- [ASSIGNED TASK] Review the material and extract every line in which the word "center" occurs.

** RECORDS SUPPLIED follows **

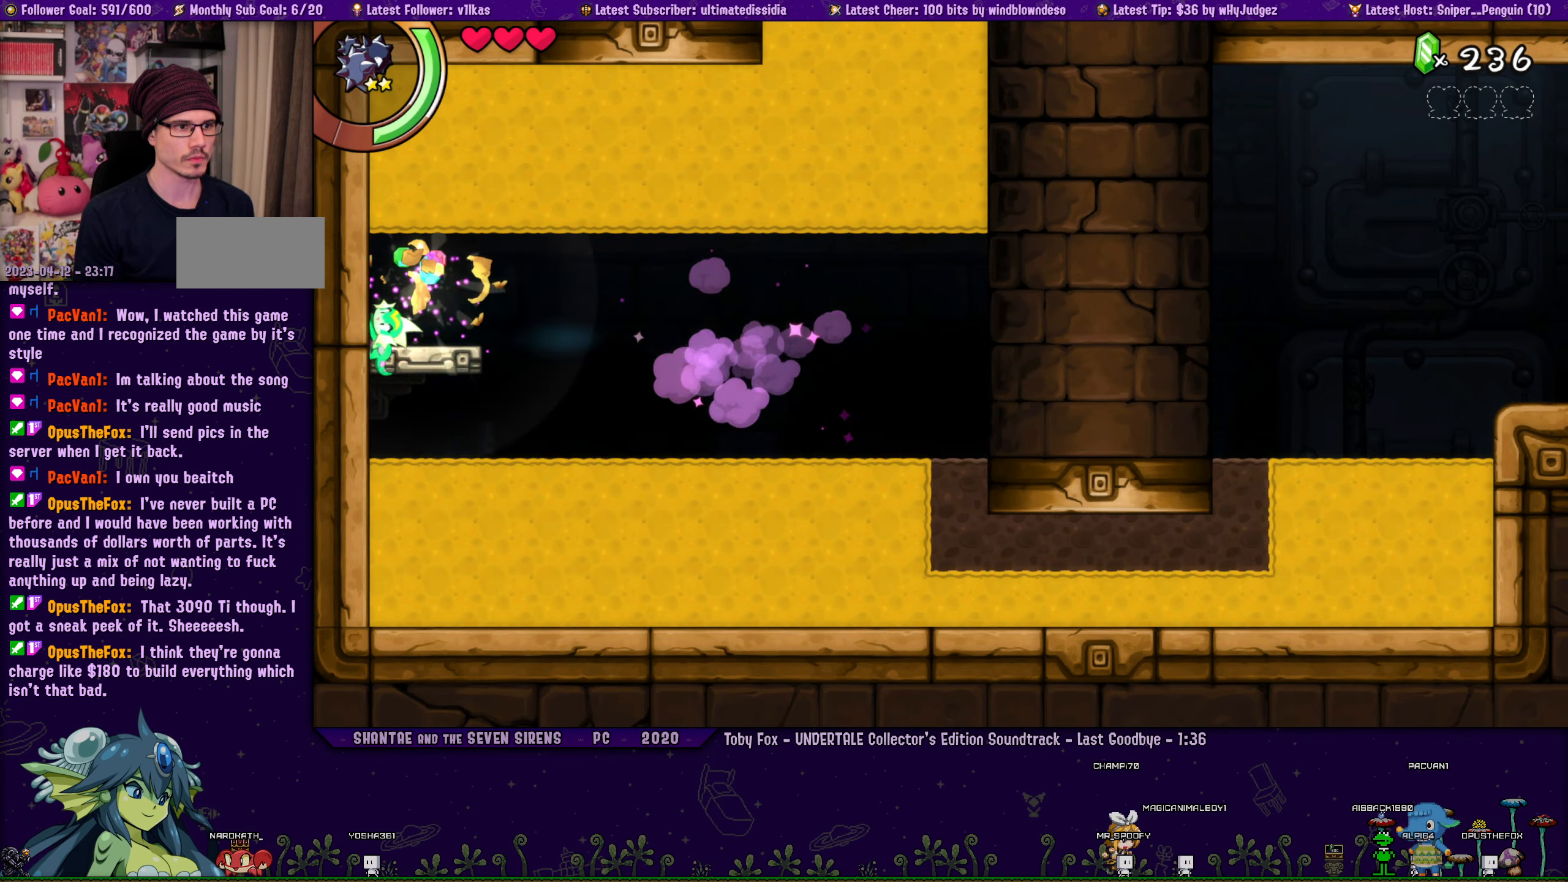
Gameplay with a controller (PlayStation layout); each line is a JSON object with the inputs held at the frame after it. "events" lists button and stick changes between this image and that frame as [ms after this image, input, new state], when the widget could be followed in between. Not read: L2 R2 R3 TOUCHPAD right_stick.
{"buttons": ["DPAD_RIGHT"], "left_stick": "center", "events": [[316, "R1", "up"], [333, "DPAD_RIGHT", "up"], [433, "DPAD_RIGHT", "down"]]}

** End of RECORDS SUPPLIED **
** RECORDS SUPPLIED follows **

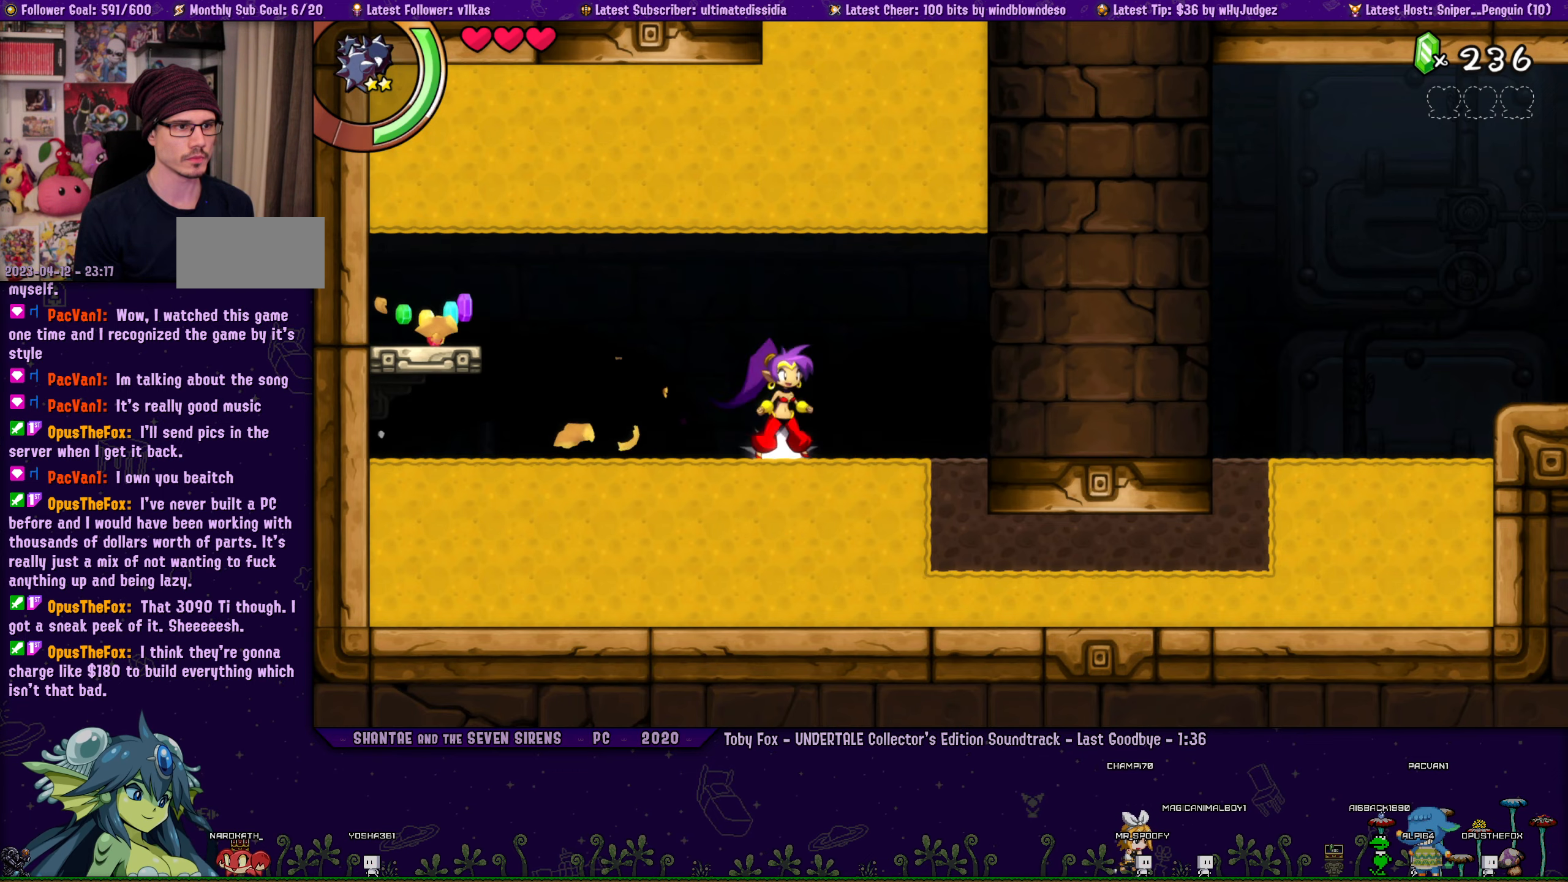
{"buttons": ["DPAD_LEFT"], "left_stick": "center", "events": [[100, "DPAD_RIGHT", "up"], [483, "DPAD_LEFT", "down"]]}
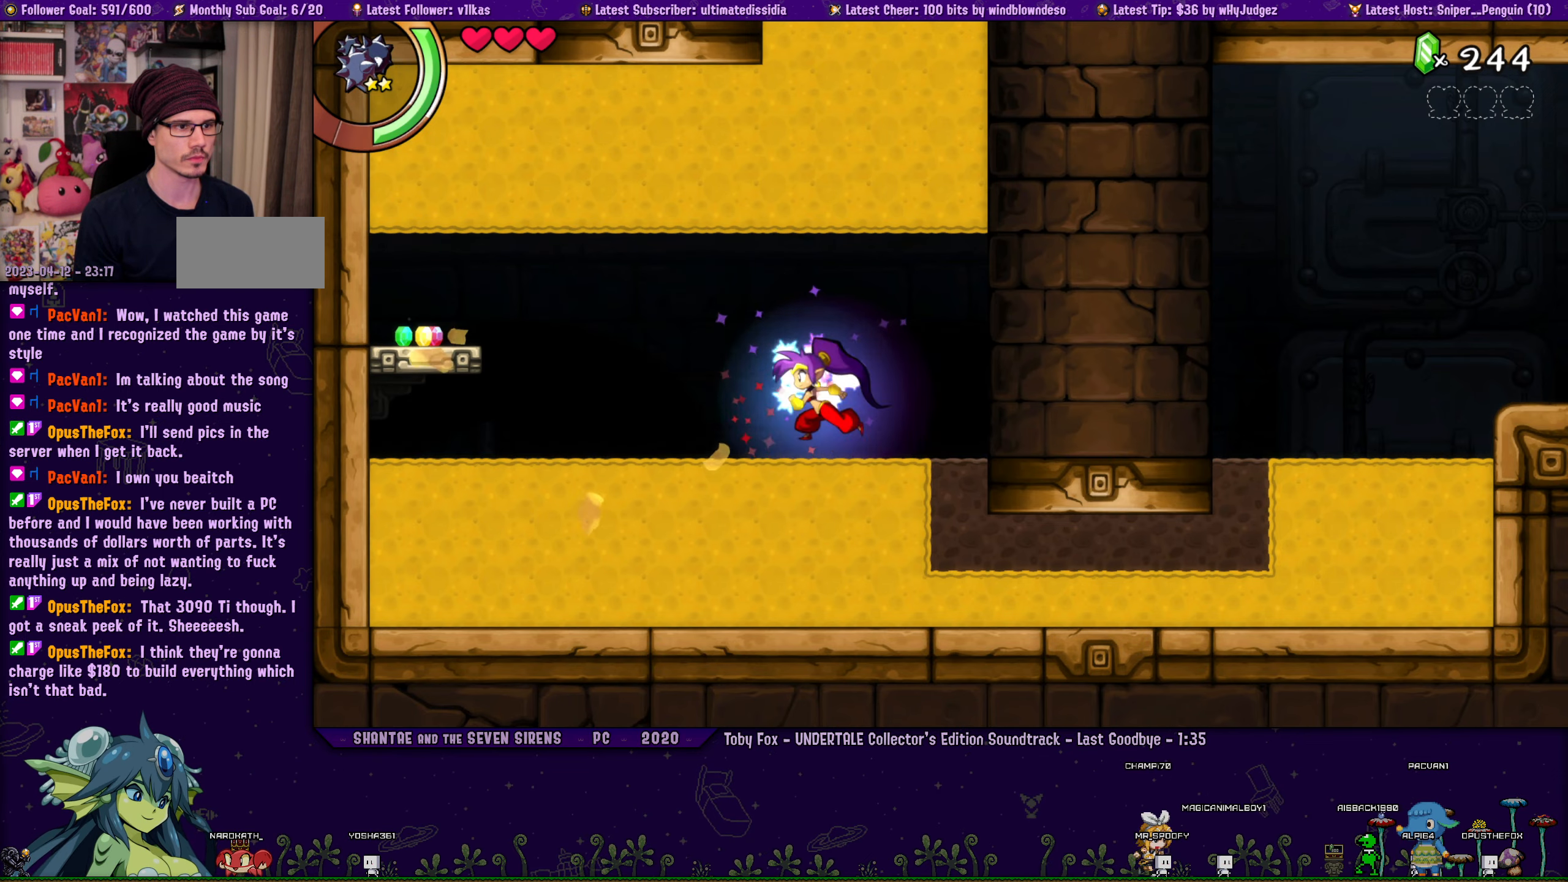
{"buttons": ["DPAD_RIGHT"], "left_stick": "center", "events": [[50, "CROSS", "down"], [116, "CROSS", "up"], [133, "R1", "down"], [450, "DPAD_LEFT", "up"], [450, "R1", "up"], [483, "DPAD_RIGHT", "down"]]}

** End of RECORDS SUPPLIED **

- [RESPONSE BELOW]
{"buttons": ["DPAD_RIGHT"], "left_stick": "center", "events": [[316, "R1", "up"], [333, "DPAD_RIGHT", "up"], [433, "DPAD_RIGHT", "down"]]}
{"buttons": ["DPAD_LEFT"], "left_stick": "center", "events": [[100, "DPAD_RIGHT", "up"], [483, "DPAD_LEFT", "down"]]}
{"buttons": ["DPAD_RIGHT"], "left_stick": "center", "events": [[50, "CROSS", "down"], [116, "CROSS", "up"], [133, "R1", "down"], [450, "DPAD_LEFT", "up"], [450, "R1", "up"], [483, "DPAD_RIGHT", "down"]]}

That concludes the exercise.